* Alıştırmanın Amacı:
Aşağıdaki muhalefet belediyeleri konulu metinde yer alan "Belediyelerin giderlerini arttırıcı gelirlerini azaltıcı uygulamalar tek tek hayata geçiriliyor." cümlesini lütfen İngilizceye çevirin.
##### Belge Bölümü
Google Play Store
App Store
Nurcan Bilge Gökdemir

Nurcan Bilge Gökdemir

nurcangokdemir@birgun.net

Rejimin ortakları belediyelerde yaşananları 31 Mart'tan sonra fark etti. AKP'li MHP'li belediyelerden kalan borçlar, mevzuata aykırılıklar, usulsüzlükler, muhalefeti cezalandırma aracı oldu. Belediyelerin giderlerini arttırıcı gelirlerini azaltıcı uygulamalar tek tek hayata geçiriliyor.

Muhalefet belediyelerini kuşatma planı: 31 Mart milat oldu
CHP'ye geçen Denizli Büyükşehir Belediyesi AKP'den kalan borçları sergilemişti. (Fotoğraf: BirGün)

Recep Tayyip Erdoğan, 22 yıllık iktidarının en sert tokadını yediği 31 Mart yerel seçimlerinden sonra “Maalesef yerel seçim imtihanından umduğumuz neticeyi alamadık” dedikten sonra alışılageldik üslubunun dışına çıkarak şu mesajları verdi:

• Yerel yöneticileri desteklemeye devam edeceğiz.

• Milletin sandıkta verdiği mesajları en isabetli, en objektif şekilde akıl ve vicdan terazimizde tartarak gerekli adımları mutlaka atacağız.

• Milletimizin kararına hürmetsizlik etmeyecek, milletle inatlaşmaktan, milli iradeye rağmen hareket etmekten, milletin takdirini sorgulamaktan uzak duracağız.
##########
##### Veri Kayıtları
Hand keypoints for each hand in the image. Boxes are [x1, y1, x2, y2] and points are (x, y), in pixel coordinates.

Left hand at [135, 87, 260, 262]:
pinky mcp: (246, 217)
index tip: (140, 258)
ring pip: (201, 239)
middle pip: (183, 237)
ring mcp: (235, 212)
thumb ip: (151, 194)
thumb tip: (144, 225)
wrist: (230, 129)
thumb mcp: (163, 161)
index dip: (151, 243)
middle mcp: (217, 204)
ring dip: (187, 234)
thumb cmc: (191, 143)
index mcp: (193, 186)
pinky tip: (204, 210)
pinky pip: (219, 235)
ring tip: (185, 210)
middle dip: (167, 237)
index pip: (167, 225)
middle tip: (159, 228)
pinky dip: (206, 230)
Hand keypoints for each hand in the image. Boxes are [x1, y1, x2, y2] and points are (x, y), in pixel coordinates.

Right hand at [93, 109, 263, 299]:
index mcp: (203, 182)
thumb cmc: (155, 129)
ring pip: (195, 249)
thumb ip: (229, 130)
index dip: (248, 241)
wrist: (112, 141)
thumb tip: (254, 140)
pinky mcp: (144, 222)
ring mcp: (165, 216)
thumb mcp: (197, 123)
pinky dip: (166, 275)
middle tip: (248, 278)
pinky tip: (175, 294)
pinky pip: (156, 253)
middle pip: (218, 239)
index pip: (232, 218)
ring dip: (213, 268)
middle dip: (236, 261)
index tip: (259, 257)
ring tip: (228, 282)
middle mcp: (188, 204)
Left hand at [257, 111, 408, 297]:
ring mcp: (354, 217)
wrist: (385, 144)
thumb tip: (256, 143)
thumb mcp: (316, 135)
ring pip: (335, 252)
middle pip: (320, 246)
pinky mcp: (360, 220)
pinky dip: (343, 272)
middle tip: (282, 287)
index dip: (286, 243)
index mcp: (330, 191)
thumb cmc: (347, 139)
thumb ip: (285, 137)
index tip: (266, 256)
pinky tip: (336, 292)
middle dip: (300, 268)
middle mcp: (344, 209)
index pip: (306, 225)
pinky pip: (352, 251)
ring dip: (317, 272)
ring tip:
##########
* Cevap Alanı:
Practices that increase the municipalities' expenses and reduce their revenues are being put into effect one by one.